I think the concept is good but it has proved to be unworkable. The independent counsel has too much power and if he or she keeps the investigation going over six months, he or she becomes a political figure himself or herself. The independent counsels have gotten caught up in the patter that goes from Alger Hiss to Richard Nixon/Watergate to Clinton and now to Libby. There will be more perjury and politics if the Democrats get the House or the Senate.

You have been a defense attorney in some of the greatest scandals in twentieth-century Washington – Watergate and the Clinton impeachment. In both situations, your low-key approach was credited with saving your clients. How did your style in these instances compare with that of lawyers when you started out in practice? More generally, would you characterize yourself as a "traditional" Washington lawyer?

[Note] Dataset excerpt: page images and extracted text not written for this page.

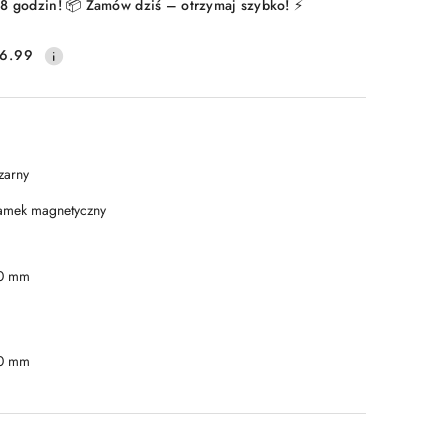
8 godzin! 📦 Zamów dziś – otrzymaj szybko! ⚡
6.99
zarny
amek magnetyczny
0 mm
0 mm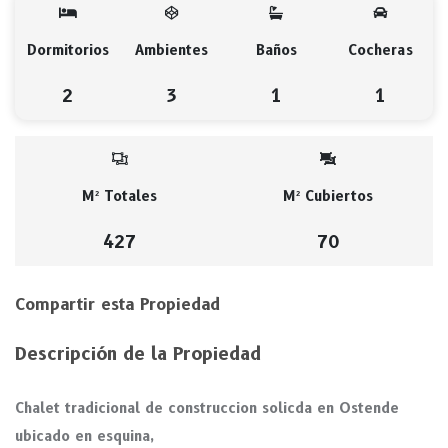
Dormitorios
Ambientes
Baños
Cocheras
2
3
1
1
M² Totales
M² Cubiertos
427
70
Compartir esta Propiedad
Descripción de la Propiedad
Chalet tradicional de construccion solicda en Ostende
ubicado en esquina,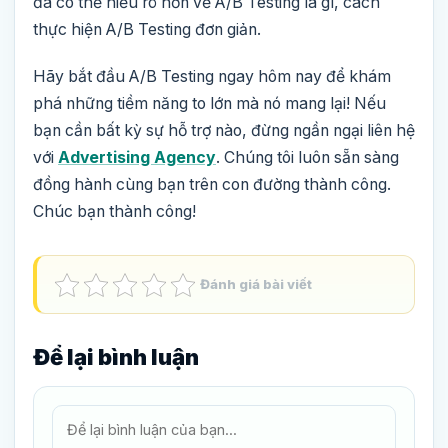
đã có thể hiểu rõ hơn về A/B Testing là gì, cách
thực hiện A/B Testing đơn giản.
Hãy bắt đầu A/B Testing ngay hôm nay để khám
phá những tiềm năng to lớn mà nó mang lại! Nếu
bạn cần bất kỳ sự hỗ trợ nào, đừng ngần ngại liên hệ
với
Advertising Agency
. Chúng tôi luôn sẵn sàng
đồng hành cùng bạn trên con đường thành công.
Chúc bạn thành công!
Đánh giá bài viết
Để lại bình luận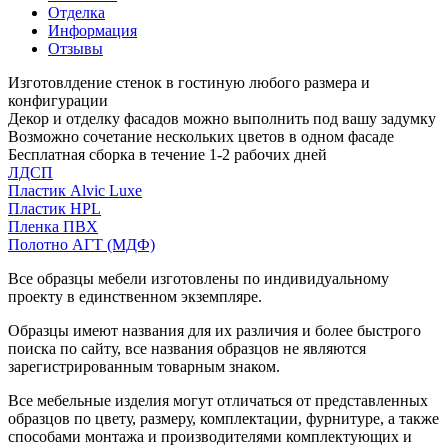
Отделка
Информация
Отзывы
Изготовлдение стенок в гостиную любого размера и
конфигурации
Декор и отделку фасадов можно выполнить под вашу задумку
Возможно сочетание нескольких цветов в одном фасаде
Бесплатная сборка в течение 1-2 рабочих дней
ЛДСП
Пластик Alvic Luxe
Пластик HPL
Пленка ПВХ
Полотно АГТ (МДФ)
Все образцы мебели изготовлены по индивидуальному
проекту в единственном экземпляре.
Образцы имеют названия для их различия и более быстрого
поиска по сайту, все названия образцов не являются
зарегистрированным товарным знаком.
Все мебельные изделия могут отличаться от представленных
образцов по цвету, размеру, комплектации, фурнитуре, а также
способами монтажа и производителями комплектующих и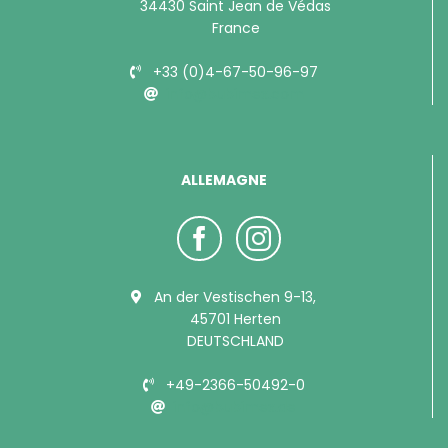
34430 Saint Jean de Védas
France
+33 (0)4-67-50-96-97
info@bubimex.com
ALLEMAGNE
An der Vestischen 9-13,
45701 Herten
DEUTSCHLAND
+49-2366-50492-0
info@bubimex.de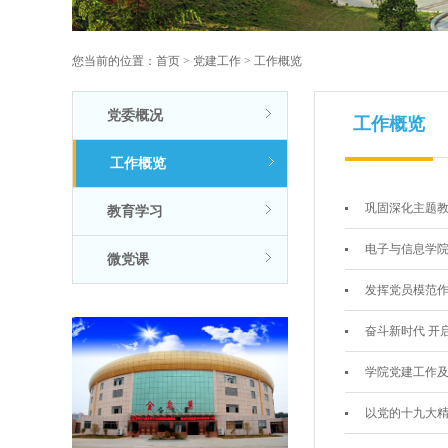
您当前的位置：
首页
>
党建工作
>
工作概览
党委概况
工作概览
工作概览
巩固深化主题教
教育学习
电子与信息学院党
微党课
发挥党员模范作
奋斗新时代 开
学院党建工作
以党的十九大精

Style? I suppose style is a matter of style. It can be good in many versions. I have been shy about getting involved with the media. I was told by my elders that if you live by the press you will die by the press. Some lawyers use the media to enhance their popularity and it gets them clients. I might add here that several of the independent counsels hired press agents.

I would like to be able to appear in court as Gregory Peck did, and the lawyers in the English courtroom cases – the lawyer in the recent version of The Winslow Boy – but it cannot be done.

To conclude, what advice would you give respectively to law students, to new lawyers, and to established lawyers?

Behave yourself and find a way to get new business.

Mr. Stein was interviewed by Peter C. Hansen.



© Peter C. Hansen, The Legal History Project.